Your objective
Rewrite everything from the line containing "name author: K.D. Koenig" down to the line containing "name author: L.", changing "collectors" to "gatherers" and leaving all else as it stands.

--- Start of Source material ---

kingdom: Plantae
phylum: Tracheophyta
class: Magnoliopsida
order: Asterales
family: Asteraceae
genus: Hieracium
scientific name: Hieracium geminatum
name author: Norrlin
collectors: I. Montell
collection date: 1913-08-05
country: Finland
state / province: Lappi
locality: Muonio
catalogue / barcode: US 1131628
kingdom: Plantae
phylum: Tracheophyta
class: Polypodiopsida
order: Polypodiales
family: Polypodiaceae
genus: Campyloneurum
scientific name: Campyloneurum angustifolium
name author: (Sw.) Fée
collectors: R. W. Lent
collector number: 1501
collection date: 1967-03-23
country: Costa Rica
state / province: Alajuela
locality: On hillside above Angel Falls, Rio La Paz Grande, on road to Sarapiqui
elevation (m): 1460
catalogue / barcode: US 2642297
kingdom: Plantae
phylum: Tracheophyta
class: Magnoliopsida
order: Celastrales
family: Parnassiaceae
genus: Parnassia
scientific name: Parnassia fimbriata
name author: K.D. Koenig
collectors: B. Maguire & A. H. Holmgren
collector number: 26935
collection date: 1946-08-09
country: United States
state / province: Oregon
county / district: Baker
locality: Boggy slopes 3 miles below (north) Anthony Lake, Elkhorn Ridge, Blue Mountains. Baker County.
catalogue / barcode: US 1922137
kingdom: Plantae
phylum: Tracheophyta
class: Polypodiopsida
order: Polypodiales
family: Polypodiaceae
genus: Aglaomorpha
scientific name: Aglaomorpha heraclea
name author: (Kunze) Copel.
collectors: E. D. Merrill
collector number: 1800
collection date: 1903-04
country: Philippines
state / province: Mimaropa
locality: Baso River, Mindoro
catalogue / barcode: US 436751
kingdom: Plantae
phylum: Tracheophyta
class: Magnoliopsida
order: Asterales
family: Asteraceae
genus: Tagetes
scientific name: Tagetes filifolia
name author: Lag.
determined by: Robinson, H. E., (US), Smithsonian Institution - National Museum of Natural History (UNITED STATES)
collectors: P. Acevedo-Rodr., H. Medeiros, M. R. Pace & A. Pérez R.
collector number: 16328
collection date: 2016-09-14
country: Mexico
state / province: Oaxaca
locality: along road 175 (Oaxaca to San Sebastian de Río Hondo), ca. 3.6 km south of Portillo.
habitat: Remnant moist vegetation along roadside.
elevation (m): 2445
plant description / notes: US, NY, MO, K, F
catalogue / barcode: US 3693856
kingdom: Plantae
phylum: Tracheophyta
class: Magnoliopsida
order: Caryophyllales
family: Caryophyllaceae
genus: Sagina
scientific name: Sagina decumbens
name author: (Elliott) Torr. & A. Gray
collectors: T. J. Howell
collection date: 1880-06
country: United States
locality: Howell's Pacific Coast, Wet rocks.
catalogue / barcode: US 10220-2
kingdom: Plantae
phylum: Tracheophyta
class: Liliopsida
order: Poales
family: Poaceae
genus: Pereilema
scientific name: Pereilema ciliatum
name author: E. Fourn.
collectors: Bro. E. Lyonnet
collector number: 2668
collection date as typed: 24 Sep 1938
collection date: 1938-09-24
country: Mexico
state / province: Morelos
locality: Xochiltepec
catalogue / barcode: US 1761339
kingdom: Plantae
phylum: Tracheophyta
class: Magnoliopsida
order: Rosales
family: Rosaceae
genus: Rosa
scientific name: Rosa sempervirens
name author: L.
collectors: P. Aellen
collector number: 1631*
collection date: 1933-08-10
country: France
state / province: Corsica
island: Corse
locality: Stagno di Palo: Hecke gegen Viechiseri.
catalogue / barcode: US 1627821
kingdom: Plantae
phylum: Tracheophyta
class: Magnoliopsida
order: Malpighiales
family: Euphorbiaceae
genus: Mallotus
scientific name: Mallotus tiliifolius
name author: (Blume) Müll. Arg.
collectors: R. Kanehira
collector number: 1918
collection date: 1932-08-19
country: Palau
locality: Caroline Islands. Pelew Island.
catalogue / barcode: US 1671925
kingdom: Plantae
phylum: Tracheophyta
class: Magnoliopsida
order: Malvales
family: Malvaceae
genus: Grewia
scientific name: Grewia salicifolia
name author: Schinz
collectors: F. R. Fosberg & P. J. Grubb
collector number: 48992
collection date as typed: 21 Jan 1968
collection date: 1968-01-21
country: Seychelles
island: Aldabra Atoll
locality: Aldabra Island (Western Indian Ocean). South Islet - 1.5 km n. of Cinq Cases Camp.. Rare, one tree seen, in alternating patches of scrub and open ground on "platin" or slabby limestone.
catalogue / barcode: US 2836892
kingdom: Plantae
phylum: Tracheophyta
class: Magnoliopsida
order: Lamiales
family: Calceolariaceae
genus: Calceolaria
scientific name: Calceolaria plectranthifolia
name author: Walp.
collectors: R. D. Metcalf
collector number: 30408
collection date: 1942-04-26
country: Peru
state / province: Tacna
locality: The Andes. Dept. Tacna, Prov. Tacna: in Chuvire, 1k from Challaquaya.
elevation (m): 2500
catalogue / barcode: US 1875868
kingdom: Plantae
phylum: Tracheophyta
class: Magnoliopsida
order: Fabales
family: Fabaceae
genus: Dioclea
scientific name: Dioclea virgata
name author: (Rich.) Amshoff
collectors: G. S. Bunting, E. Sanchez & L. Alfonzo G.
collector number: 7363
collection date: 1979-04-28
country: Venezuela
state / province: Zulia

--- End of Source material ---

Response to the task
name author: K.D. Koenig
gatherers: B. Maguire & A. H. Holmgren
collector number: 26935
collection date: 1946-08-09
country: United States
state / province: Oregon
county / district: Baker
locality: Boggy slopes 3 miles below (north) Anthony Lake, Elkhorn Ridge, Blue Mountains. Baker County.
catalogue / barcode: US 1922137
kingdom: Plantae
phylum: Tracheophyta
class: Polypodiopsida
order: Polypodiales
family: Polypodiaceae
genus: Aglaomorpha
scientific name: Aglaomorpha heraclea
name author: (Kunze) Copel.
gatherers: E. D. Merrill
collector number: 1800
collection date: 1903-04
country: Philippines
state / province: Mimaropa
locality: Baso River, Mindoro
catalogue / barcode: US 436751
kingdom: Plantae
phylum: Tracheophyta
class: Magnoliopsida
order: Asterales
family: Asteraceae
genus: Tagetes
scientific name: Tagetes filifolia
name author: Lag.
determined by: Robinson, H. E., (US), Smithsonian Institution - National Museum of Natural History (UNITED STATES)
gatherers: P. Acevedo-Rodr., H. Medeiros, M. R. Pace & A. Pérez R.
collector number: 16328
collection date: 2016-09-14
country: Mexico
state / province: Oaxaca
locality: along road 175 (Oaxaca to San Sebastian de Río Hondo), ca. 3.6 km south of Portillo.
habitat: Remnant moist vegetation along roadside.
elevation (m): 2445
plant description / notes: US, NY, MO, K, F
catalogue / barcode: US 3693856
kingdom: Plantae
phylum: Tracheophyta
class: Magnoliopsida
order: Caryophyllales
family: Caryophyllaceae
genus: Sagina
scientific name: Sagina decumbens
name author: (Elliott) Torr. & A. Gray
gatherers: T. J. Howell
collection date: 1880-06
country: United States
locality: Howell's Pacific Coast, Wet rocks.
catalogue / barcode: US 10220-2
kingdom: Plantae
phylum: Tracheophyta
class: Liliopsida
order: Poales
family: Poaceae
genus: Pereilema
scientific name: Pereilema ciliatum
name author: E. Fourn.
gatherers: Bro. E. Lyonnet
collector number: 2668
collection date as typed: 24 Sep 1938
collection date: 1938-09-24
country: Mexico
state / province: Morelos
locality: Xochiltepec
catalogue / barcode: US 1761339
kingdom: Plantae
phylum: Tracheophyta
class: Magnoliopsida
order: Rosales
family: Rosaceae
genus: Rosa
scientific name: Rosa sempervirens
name author: L.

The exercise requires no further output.